Kim Jung-un continue de souffler le chaud et le froid. En menaçant d’annuler la rencontre historique prévue le 12 juin prochain avec Donald Trump, le dirigeant nord-coréen renoue avec l’art du bluff et met un terme à une séquence de détente avec les États-Unis et la Corée du Sud. Le problème, c’est qu’il n’a plus le monopole de l’excès.

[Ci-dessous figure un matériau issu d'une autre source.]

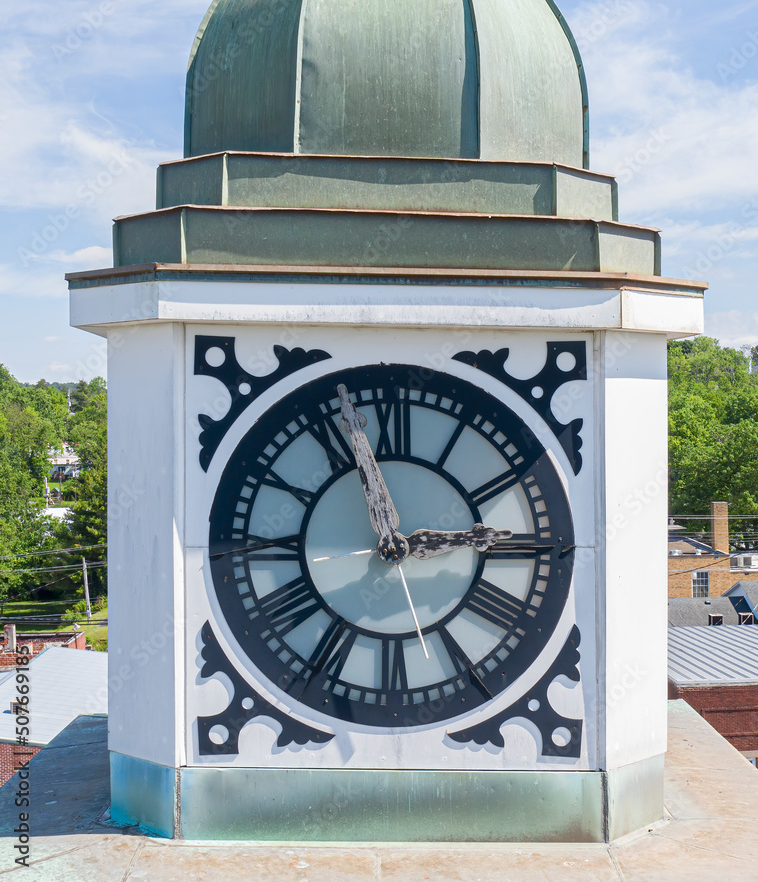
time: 2:56
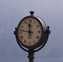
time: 11:46
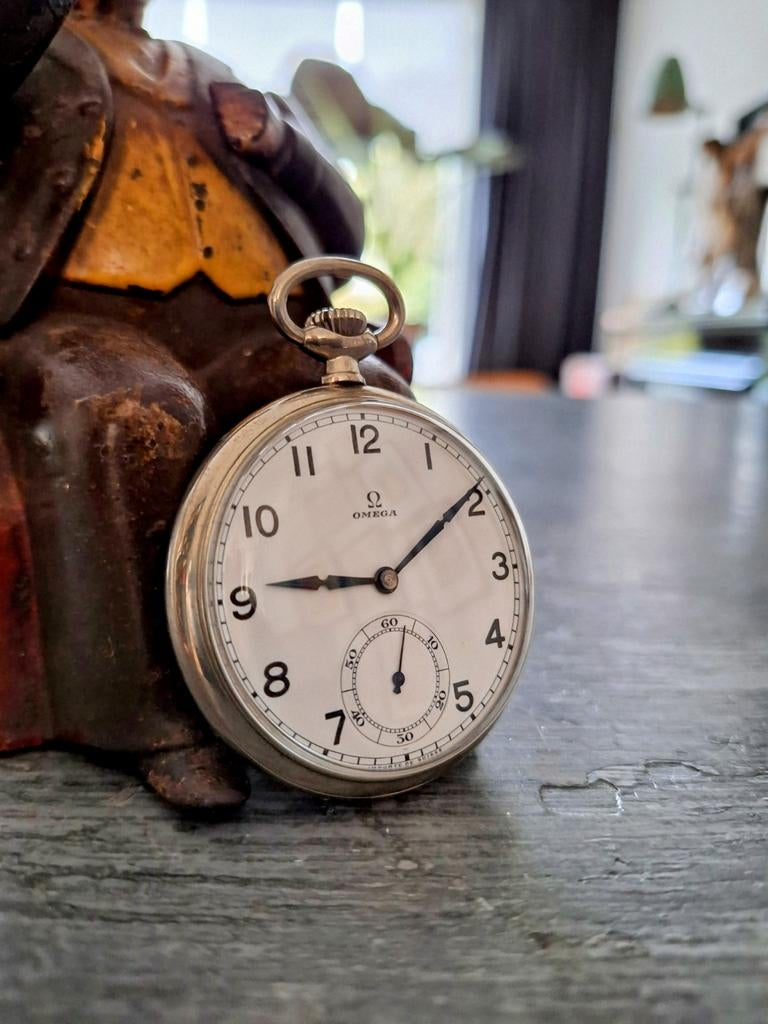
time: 9:09
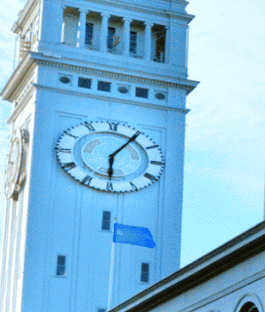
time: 6:06
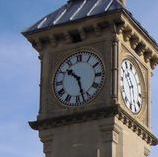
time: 10:27
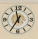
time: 11:35
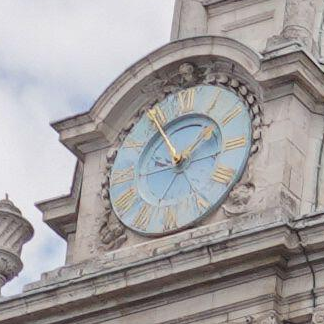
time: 1:54
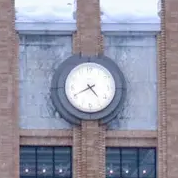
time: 4:40
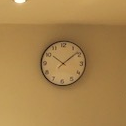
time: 10:08
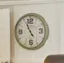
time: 4:55
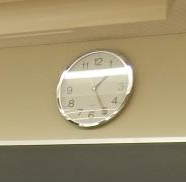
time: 1:24
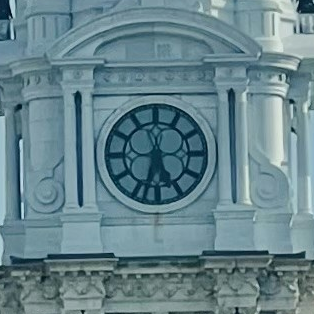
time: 11:32
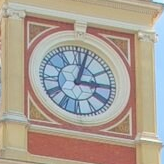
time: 3:02
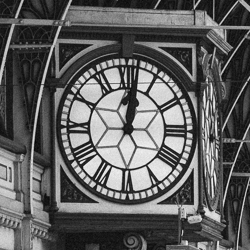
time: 12:01
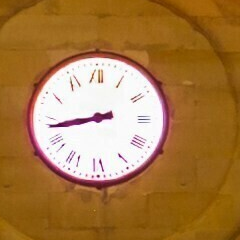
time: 8:43
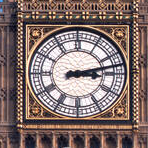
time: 3:12
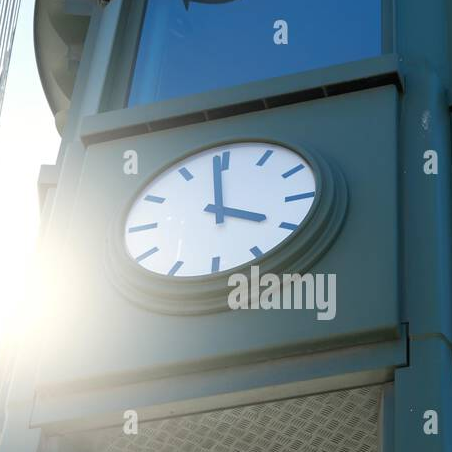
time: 3:58
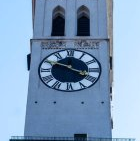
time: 3:48
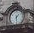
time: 1:29
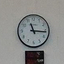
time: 11:15
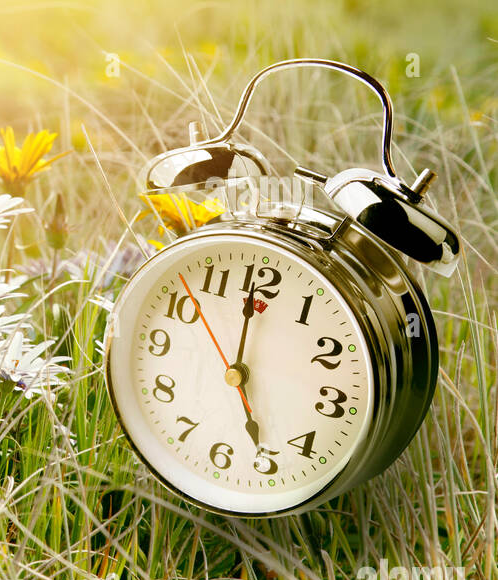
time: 4:59
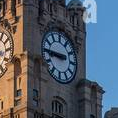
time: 8:45
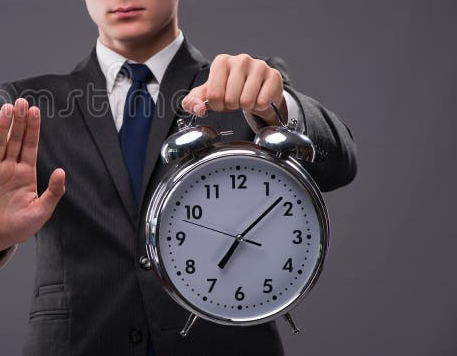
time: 7:08
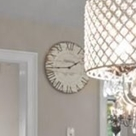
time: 1:43
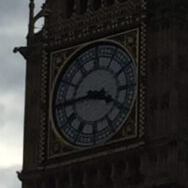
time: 3:44
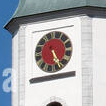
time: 5:24
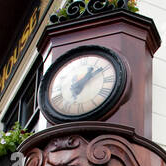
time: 1:09
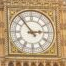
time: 2:53
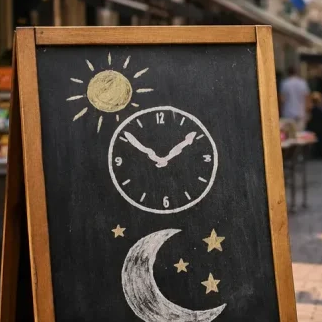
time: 1:51
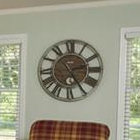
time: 2:24
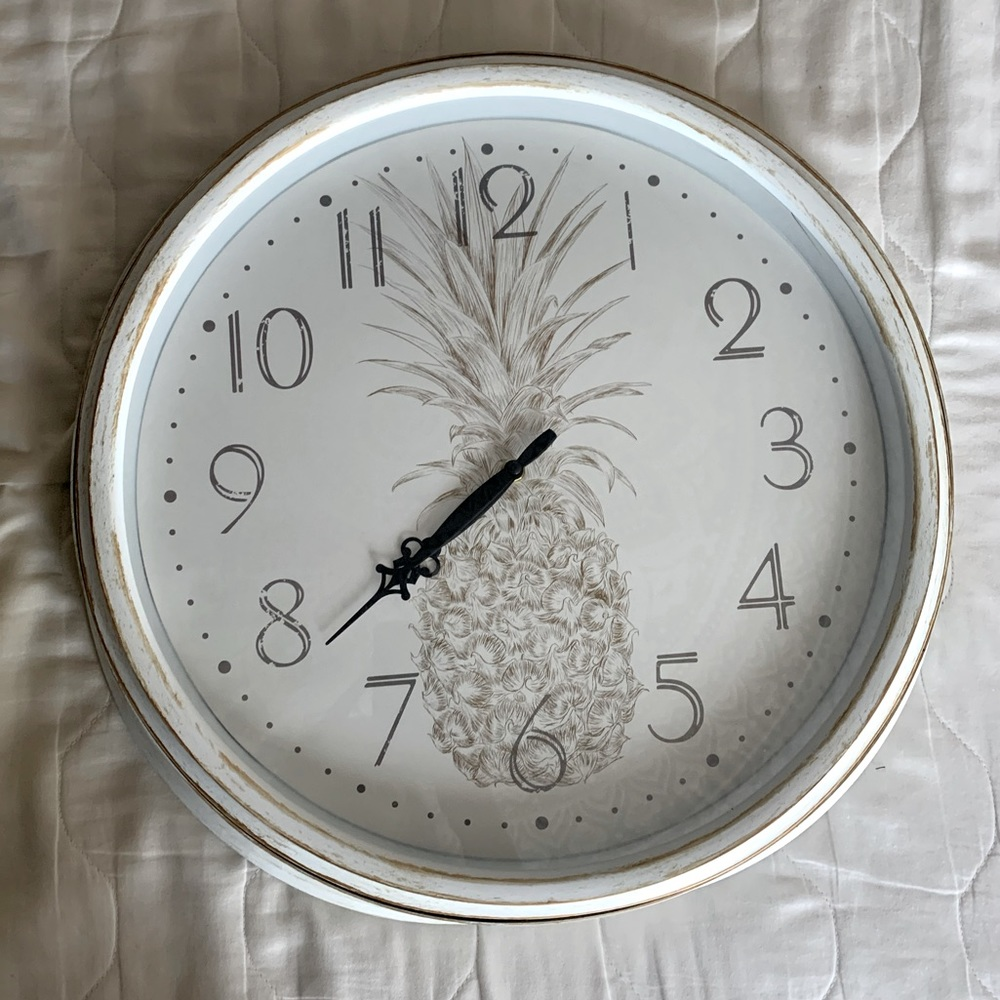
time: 7:38
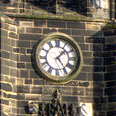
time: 1:24
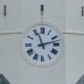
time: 11:12
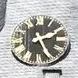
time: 2:25
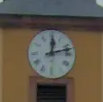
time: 12:12
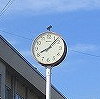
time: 8:07
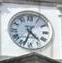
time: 4:33
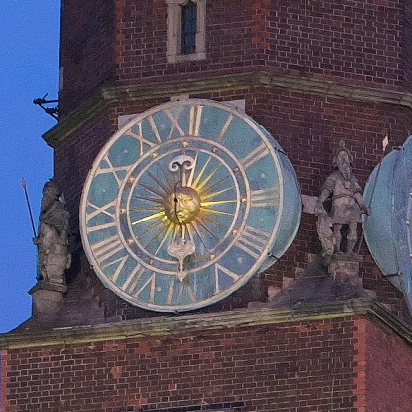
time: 12:14
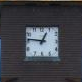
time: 12:46
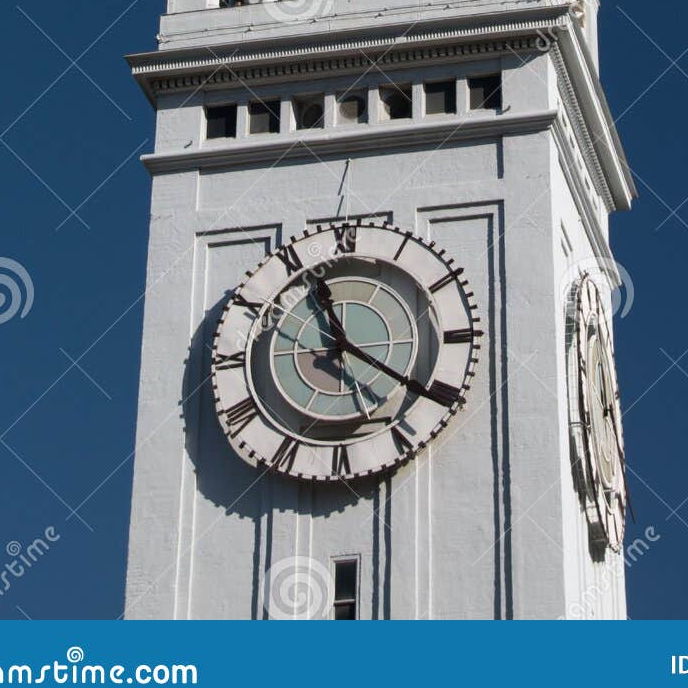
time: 11:20
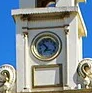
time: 6:53
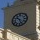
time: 10:26
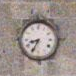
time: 8:34
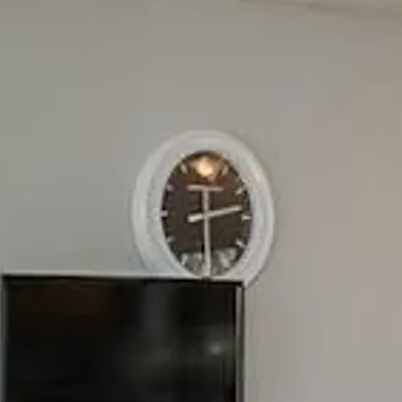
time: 2:29
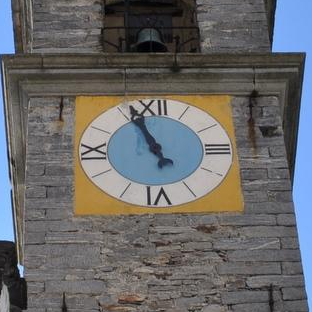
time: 10:56
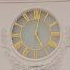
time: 5:01
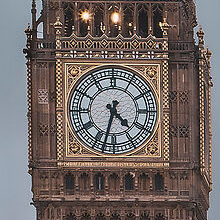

L’expression qui tourne en boucle depuis quelques mois à propos de la Corée du Nord est celui de « coup de théâtre » et la confusion qui règne depuis les dernières déclarations de Pyongyang le confirme. Voici un régime qui, en novembre encore, menaçait sinon la paix du monde, du moins la sécurité de ses voisins, les Etats-Unis et la Corée du Sud, le Japon et même un peu la Chine, qui prétendait depuis janvier éteindre la poudrière régionale et qui menace de faire à nouveau volte-face. C’est à ne plus rien y comprendre. Et les observateurs de se partager en deux camps. Ceux qui ne croient plus Pyongyang qui a trop souvent crié au loup pour être fiable, même en tendant la main. Et ceux qui veulent encore y croire parce que Kim Jong-un n’aurait plus le choix : son marathon nucléaire aurait définitivement eu raison d’une économie ruinée par des décennies d’incuries, de catastrophes et de blocus.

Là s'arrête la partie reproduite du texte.